Biographical Database of NAWSA Suffragists, 1890-1920

Biography of Amalia Post, 1826-1897

By Robin Hill, independent historian, 27 July 2018

Amalia Barney Simons Nichols Post, an unlikely revolutionary, was born January 30, 1826, in Johnson, Vermont. She was raised in the mid-19th century ideal of separate spheres, the premise that men and women were different but complementary in their natures. Women were passive, nurturing and domestic. Men were aggressive, competitive and better suited to work outside the home. While it was the husband's job to support and protect, it was the wife's job to provide a refuge from worldly corruption. When Amalia Simons married Walker T. Nichols in Lexington, Michigan, in 1855, she expected her life to follow this pattern.

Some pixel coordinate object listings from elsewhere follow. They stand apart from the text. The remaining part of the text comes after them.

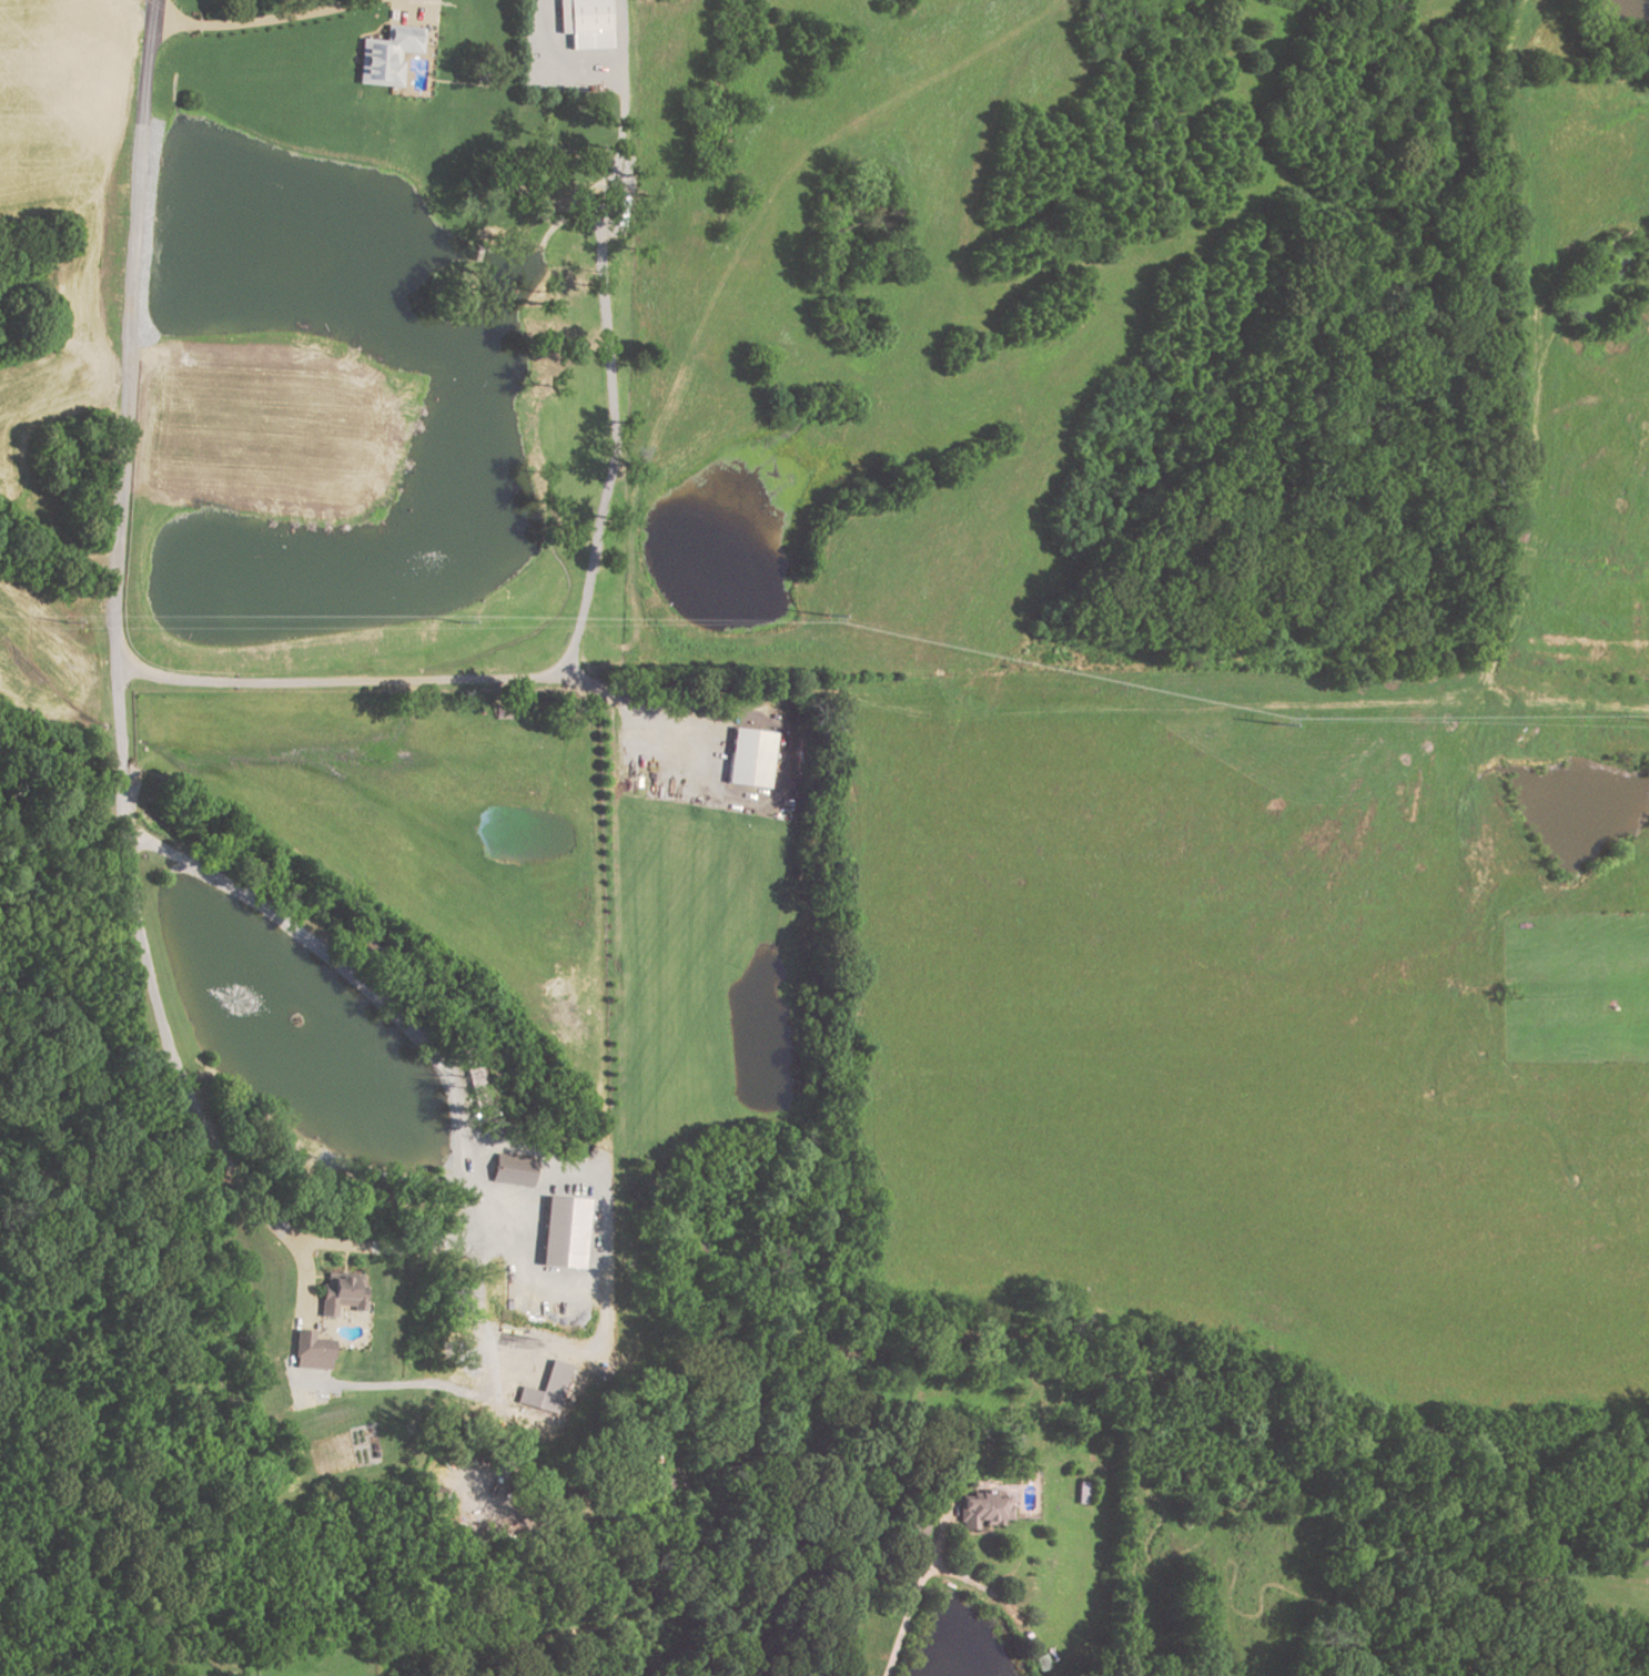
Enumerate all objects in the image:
road: (257, 22)
building: (585, 22)
road: (361, 34)
building: (387, 55)
road: (582, 70)
building: (480, 75)
road: (456, 83)
road: (583, 591)
road: (114, 677)
building: (748, 757)
road: (737, 799)
road: (328, 950)
building: (513, 1169)
road: (606, 1169)
building: (564, 1231)
building: (341, 1292)
building: (311, 1350)
building: (546, 1388)
building: (982, 1510)
building: (915, 1526)
road: (910, 1592)
building: (229, 1675)

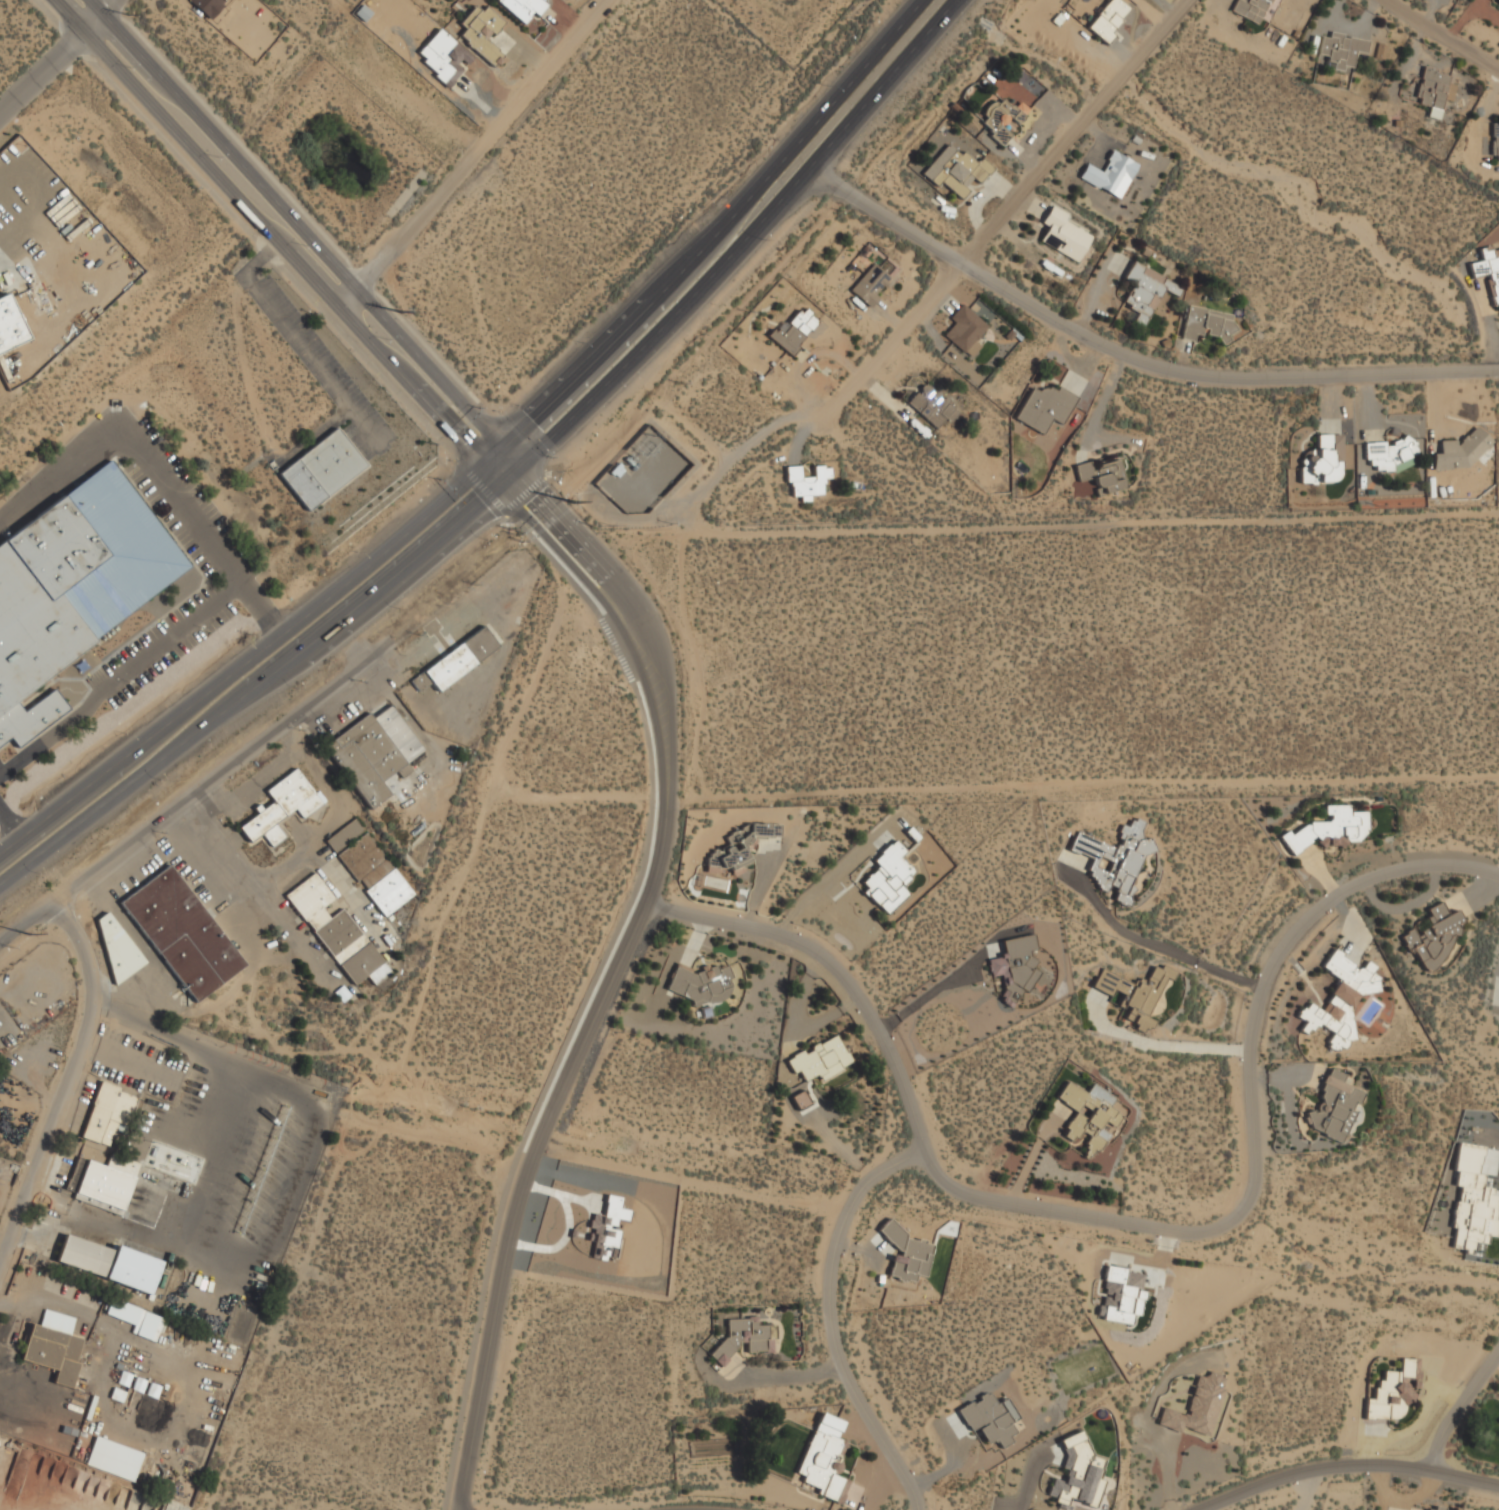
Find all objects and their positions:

But after Nichols left her to fend for herself in Omaha and Denver, she divorced him and entered into business on her own, selling chickens and loaning money. In 1864, she married one of her business partners, merchant Morton Everel Post, and joined him in Cheyenne in 1868. She retained financial independence by keeping her property in her own name, as allowed by the laws of Colorado and Wyoming.

Until the passage of the suffrage act in Wyoming Territory in 1869, Amalia Post showed little interest in voting rights. The first tests of women's new civic responsibilities came before the September election of 1870. Some judges ruled that women were now eligible for jury service. Accordingly, women, including Amalia Post, were called up for service on grand and petit juries in 1870 and 1871.

"I was Foreman of the Jury," she wrote, "& the man was condemned & sentenced to be hung. [W]e found him guilty of murder in the first degree as found in indictment.... There is no fun in sitting on a jury where there is murder cases to be tried. [T]his one that is to be hung killed two."

The brief experiment with women jurors may have been intended to discredit female suffrage. But Post and others observed that female jurors tended to be stricter and less inclined to accept pleas of self-defense in murder cases, and to impose heavier fines. Overall, it seems the women jurors simply applied the moral values of their domestic sphere to society at large.

In January 1871, Post traveled to Washington, D.C., as a delegate from Wyoming to the annual lobbying conference of the National Woman Suffrage Association. There she addressed the audience of thousands and conferred with such leaders of the national movement as Susan B. Anthony, Victoria Woodhull and Isabella Beecher Hooker. "I was made more of than any other Lady in convention," she boasted when writing to her sister. But when Mrs. Hooker pressed her to stay on and "besiege congress," she refused. Whatever Amalia's reasons, they had nothing to do with deference to her husband's political opinions. She was an active Republican, while he was a staunch Democrat.

Post served for four years on the Territorial Central Committee of the Republican Party. In the fall of 1871, the second Wyoming Territorial Legislature sent a bill to the governor to repeal women's suffrage in the territory. Amalia Post is credited with making a personal appeal to Gov. John A. Campbell to veto the bill, and with helping to persuade legislators to vote against an override of that veto, an effort to sustain the veto that (barely) succeeded, thereby retaining the woman's vote.

Amalia Post remained in Cheyenne, managing her property and investments, as her husband pursued business ventures and political office. She died in Cheyenne on January 28, 1897.

Sources:

Beach, Cora. Women of Wyoming. Casper, Wyo.: S.E. Boyer & Co., 1927, pp. 170-72.